SF映画に出てきそうな話だが現実に可能なことだろうかという疑問がわき上がる。まず、輸送車そのものを作らなければならない。彼はまず医学研究の分野ではよく知られている微小な磁石ビーズを使ってみることにした。その微小なビーズを血流中に注入し、がんの位置に磁石を埋め込むとビーズは磁石の位置に集まってくる。次のステップは、ビーズに細胞毒素を載せることだった。
コペンハーゲン大学ニールス・ボーア研究所X線・中性子科学のポスドク研究員、Dr. Martinsは、「生物学的に適した素材で微小な輪状の袋を作り、化学処理によってビーズを包むような形に細胞毒素を封じ込めた。結合がいつもうまくいくとは限らないが、袋との結合に失敗したビーズは分離作業で選別できる」と述べている。研究グループは、アメリカの中性子散乱研究施設LANSCEとスイスのPaul Scherrer Institute, PSIのシンクロトロン施設において、細胞毒素を含んだパッケージの内部を映し出し、細胞毒素が輪状パッケージに封じ込まれていることを確認した。

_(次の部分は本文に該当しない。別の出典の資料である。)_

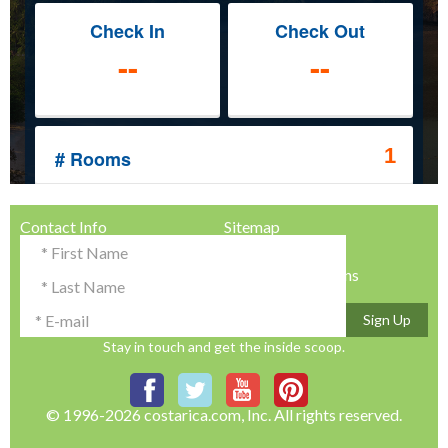
Contact Info
Sitemap
Testimonials & Reviews
Privacy Policy
Advertise with Us!
Terms & Conditions
Sign Up
Stay in touch and get the inside scoop.
© 1996-2026 costarica.com, Inc. All rights reserved.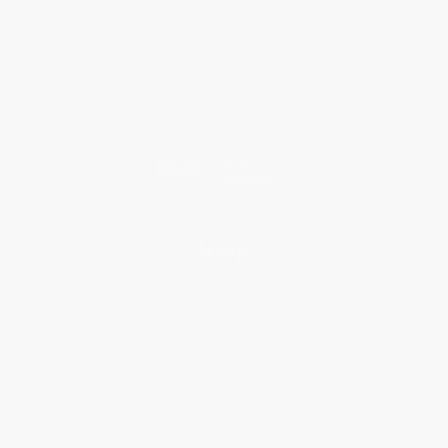
Who We Serve
Why Choose Us
Classroom Services
Testimonials
Referral Program
Price Match Guarantee
Social Responsibility
Blog
Help
Request a Quote
Customer Service
Return Policy
FAQs
Shipping
Purchase Orders
Terms and Conditions
Privacy Policy
Specials & Giveaways
Sales Tax Certificate Upload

次の課題は、そのパッケージをがん細胞内に送り込むことだった。細胞は異物の侵入を妨げる細胞膜に覆われている。しかし、細胞膜には、細胞が物質を取り込もうとする場合に開くカギ穴というべき受容体も備わっている。取り込まれる物質は、そのカギ穴に合ったカギを持っていなければならない。Dr. Martinsは、「そこで、乳がん、肺がん、卵巣がんが骨に広がりやすいのはなぜだろうかと考えた。骨はリン酸カルシウムのような鉱物質によって作られている。がん細胞は成長するためにそのような物質を必要としているのだろうか? そのような物質を細胞への入り口として使えないだろうか? それを調べてみようと考えた」と述べている。

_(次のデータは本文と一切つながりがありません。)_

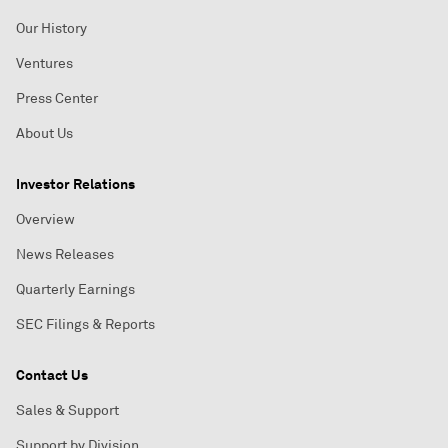
Our History
Ventures
Press Center
About Us
Investor Relations
Overview
News Releases
Quarterly Earnings
SEC Filings & Reports
Contact Us
Sales & Support
Support by Division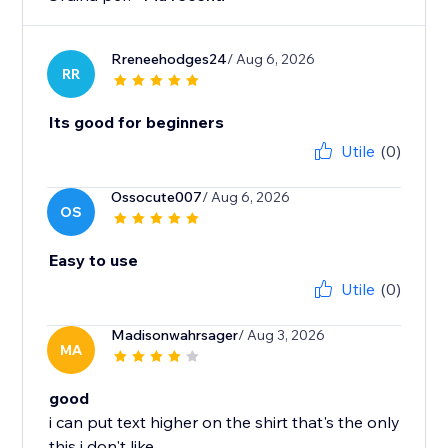
Rreneehodges24
/ Aug 6, 2026
RR
Its good for beginners
Utile
(0)
Ossocute007
/ Aug 6, 2026
OS
Easy to use
Utile
(0)
Madisonwahrsager
/ Aug 3, 2026
MA
good
i can put text higher on the shirt that's the only
this i don't like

研究グループは、細胞毒素のパッケージをリン酸カルシウムでコーティングした。コーティングができれば、それが有効かどうかテストしなければならない。細胞毒素のパッケージは細胞に吸収されるだろうか? 吸収されたとしてどのような効果が現れるだろうか? 研究グループは、ブラジルのBotucatu所在School of Bioscience, Laboratory of Tumor Immunologyにおいて、乳がん、肺がん、腸がんのがん細胞、正常細胞 (単球と線維芽細胞) を対象とする試験を実施した。

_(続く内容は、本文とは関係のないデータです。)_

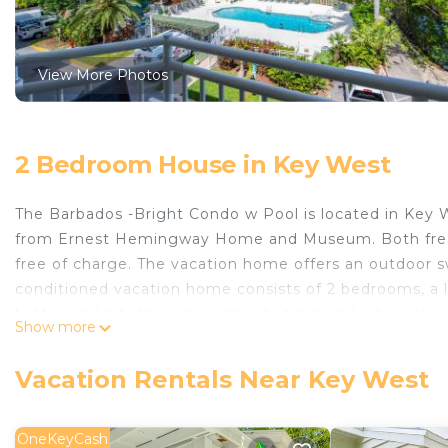
View More Photos
2 Bedroom House in Key West
The Barbados -Bright Condo w Pool is located in Key 
from Ernest Hemingway Home and Museum. Both free Wi
free of charge. The vacation home offers an outdoor sw
conditioned vacation home consists of 2 bedrooms, a l
kettle, and 2 bathrooms with a hot tub and a hair drye
Show more
added privacy, the accommodation features a private 
be able to enjoy activities in and around Key West, li
Vacation Rentals Near Key West
while Key West Aquarium is 5 miles away. Key West Inte
The Barbados -Bright Condo w Pool is located in Key 
OneKeyCash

試験の結果、がん細胞が実際に細胞毒素のパッケージを吸収することが証明された。しかし、どんな効果があるのか? がん細胞と正常細胞の代謝はかなり違いがあり、パッケージに封じ込まれた抗がん剤に対してもその反応は違っていた。
ニールス・ボーア研究所 X線・中性子科学のHeloisa Bordallo准教授は、「細胞毒素を含んだナノ粒子ががん細胞に吸収されるのを見ることができた。細胞毒素はがん細胞の代謝を変化させ、細胞が死にかけている徴候を示した。一方、正常細胞は細胞毒素のパッケージを吸収した証拠を示さなかった。この研究結果から、この方法を利用し、正常細胞には安全なように細胞毒素の毒性を抑えて全身に送り込むことが可能だと考えられる」と述べている。